History of Woman Suffrage Procession: March 3, 1913
History of Women’s Suffrage: March 3, 1913
On March 3, 1913, the day before Woodrow Wilson was inaugurated as President of the United States, thousands of women marched down Pennsylvania Avenue in Washington D.C. as part of the Woman Suffrage Procession. This was done:
“in a spirit of protest against the present political organization of society, from which women are excluded.”
What is Suffrage?
Suffrage, political franchise, or simply franchise, is the right to vote in public, political elections, and referendums. The Latin word suffragium means “the right to vote.”
Women’s Rights in Perspective
This is part of “First Wave Feminism,” in contrast to the more familiar “Second Wave Feminism” of the 1970s.
- In 1848 the Seneca Falls Convention started the First Wave with women’s rights advocates draft of the “Declaration of Sentiments,” including a provision to extend the right to vote to all women., This Wave of the movement ended in 1920 with the culmination of the effort to secure women the right to vote.
- The Second Wave began in 1963 with the publication of The Feminine Mystique by Betty Friedan as an effort to achieve equal pay in the workplace. Leaders like Gloria Steinem helped found the National Women’s Political Caucus in 1971 and drove the “Equal Rights Amendment” effort in 1972. It fell short of the number of states needed for ratification. The “Women’s Liberation Movement” began to lose momentum by the early ’80s following the election of Ronald Reagan.
The Woman Suffrage Procession
Between 5,000 and 10,000 women marched down Pennsylvania Avenue in Washington, D.C., the first large, organized march in the Capitol City for political purposes.
Alice Paul and Lucy Burns of the National American Suffrage Association had been planning it for over three months, intending to maximize publicity for the cause with a procession of speakers, bands, floats, and women representing the workplace, school, and home.
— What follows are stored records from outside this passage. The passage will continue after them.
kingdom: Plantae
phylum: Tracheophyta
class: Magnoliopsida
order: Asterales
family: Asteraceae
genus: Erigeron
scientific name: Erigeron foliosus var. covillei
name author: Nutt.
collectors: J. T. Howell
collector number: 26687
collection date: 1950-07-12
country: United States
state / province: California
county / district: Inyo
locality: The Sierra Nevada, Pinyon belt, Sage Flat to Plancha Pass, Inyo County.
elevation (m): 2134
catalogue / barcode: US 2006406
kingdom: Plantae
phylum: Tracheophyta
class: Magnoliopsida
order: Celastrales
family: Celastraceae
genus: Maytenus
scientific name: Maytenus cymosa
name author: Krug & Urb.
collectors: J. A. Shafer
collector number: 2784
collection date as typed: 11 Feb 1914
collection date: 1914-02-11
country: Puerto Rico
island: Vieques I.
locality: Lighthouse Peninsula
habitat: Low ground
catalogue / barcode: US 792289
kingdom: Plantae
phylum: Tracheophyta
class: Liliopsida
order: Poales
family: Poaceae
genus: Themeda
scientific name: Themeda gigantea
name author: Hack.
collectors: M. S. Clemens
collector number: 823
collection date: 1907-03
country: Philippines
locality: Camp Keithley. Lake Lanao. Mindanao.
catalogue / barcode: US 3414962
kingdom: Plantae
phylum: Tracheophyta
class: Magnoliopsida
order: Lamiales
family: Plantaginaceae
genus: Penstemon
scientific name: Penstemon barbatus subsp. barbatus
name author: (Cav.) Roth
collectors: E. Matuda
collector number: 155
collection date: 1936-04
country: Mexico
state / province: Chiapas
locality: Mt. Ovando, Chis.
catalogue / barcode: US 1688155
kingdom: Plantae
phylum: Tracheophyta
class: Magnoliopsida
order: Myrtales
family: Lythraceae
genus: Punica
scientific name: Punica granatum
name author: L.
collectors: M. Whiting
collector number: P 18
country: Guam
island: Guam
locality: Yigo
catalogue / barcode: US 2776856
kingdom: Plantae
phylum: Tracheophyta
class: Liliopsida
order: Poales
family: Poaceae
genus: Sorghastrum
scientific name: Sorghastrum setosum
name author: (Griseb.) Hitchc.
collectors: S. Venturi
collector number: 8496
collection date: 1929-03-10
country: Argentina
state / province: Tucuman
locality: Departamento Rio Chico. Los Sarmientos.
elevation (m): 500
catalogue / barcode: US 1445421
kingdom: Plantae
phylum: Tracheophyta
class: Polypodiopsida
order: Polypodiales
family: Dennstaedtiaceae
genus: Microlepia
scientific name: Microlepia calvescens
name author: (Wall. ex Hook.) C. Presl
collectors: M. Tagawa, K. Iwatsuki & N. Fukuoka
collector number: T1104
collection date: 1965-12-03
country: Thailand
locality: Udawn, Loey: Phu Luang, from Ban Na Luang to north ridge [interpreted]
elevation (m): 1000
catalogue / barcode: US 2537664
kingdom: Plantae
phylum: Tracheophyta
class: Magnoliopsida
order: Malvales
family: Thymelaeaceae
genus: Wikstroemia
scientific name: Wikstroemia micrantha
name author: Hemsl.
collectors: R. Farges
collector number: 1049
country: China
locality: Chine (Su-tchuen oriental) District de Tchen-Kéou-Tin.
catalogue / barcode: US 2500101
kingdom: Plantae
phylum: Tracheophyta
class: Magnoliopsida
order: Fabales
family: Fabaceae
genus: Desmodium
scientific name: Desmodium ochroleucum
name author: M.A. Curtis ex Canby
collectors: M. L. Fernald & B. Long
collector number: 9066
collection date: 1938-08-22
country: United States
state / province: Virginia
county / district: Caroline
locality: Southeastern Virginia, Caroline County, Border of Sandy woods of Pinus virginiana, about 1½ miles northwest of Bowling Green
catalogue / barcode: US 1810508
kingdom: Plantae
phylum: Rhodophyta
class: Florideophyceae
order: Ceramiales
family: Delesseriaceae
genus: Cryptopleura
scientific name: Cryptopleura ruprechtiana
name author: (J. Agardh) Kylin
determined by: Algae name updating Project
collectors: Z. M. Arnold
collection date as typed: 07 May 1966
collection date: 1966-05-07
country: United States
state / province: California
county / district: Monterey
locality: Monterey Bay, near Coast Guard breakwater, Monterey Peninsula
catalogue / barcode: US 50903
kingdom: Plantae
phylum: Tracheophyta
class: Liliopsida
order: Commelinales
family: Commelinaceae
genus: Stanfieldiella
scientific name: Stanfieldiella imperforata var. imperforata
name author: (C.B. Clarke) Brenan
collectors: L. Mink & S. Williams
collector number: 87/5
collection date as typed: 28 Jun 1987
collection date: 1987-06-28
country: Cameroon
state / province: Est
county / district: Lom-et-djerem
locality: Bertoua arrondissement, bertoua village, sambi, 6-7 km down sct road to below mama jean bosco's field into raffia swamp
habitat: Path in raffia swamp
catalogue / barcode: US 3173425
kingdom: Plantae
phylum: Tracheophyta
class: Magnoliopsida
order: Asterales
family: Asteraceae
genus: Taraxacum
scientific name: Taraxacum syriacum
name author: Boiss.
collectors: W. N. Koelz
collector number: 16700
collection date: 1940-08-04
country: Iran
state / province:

Helen Keller spoke at Memorial Continental Hall.
Paul and Burns had witnessed the usefulness of non-violent militant activism in the suffrage efforts of the British Women’s Social and Political Union.
There had been marches in other cities, but this event in Washington, D.C., rekindled the campaign to secure an amendment to the Constitution for women’s right to vote.
This was achieved in 1920 with the passing of the 19th Amendment.
As part of the march, the Treasury Building’s steps offered an “allegorical tableau.” We would now call this a silent play with background music. These were popular during holiday events across the country.
Different people portrayed various characteristics of patriotism for the attendees to emulate. Columbia, the personification of America, was there, as were Liberty, Peach, Hope, Justice, and Charity. Think of the Independence Day tableau presented by the River City Ladies’ Committee in the high school gym in the movie The Music Man.
Results for Suffrage
Just over a month after the parade, the so-called “Susan B. Anthony Amendment” was re-introduced in both houses of Congress. For the first time in decades, it was debated on the floor. The march on Pennsylvania Avenue was the precursor to Paul’s other high-profile interview that, along with actions by the National American Suffrage Association, concluded the passage of the 19th Amendment to the U. S. Constitution on June 4, 1919, and its ratification on August 1920.
In 2026, the back of the new U.S. $10 bill is expected to be released into circulation, depicting the Woman Suffrage Procession as it passed the allegorical tableau at the Treasury Building.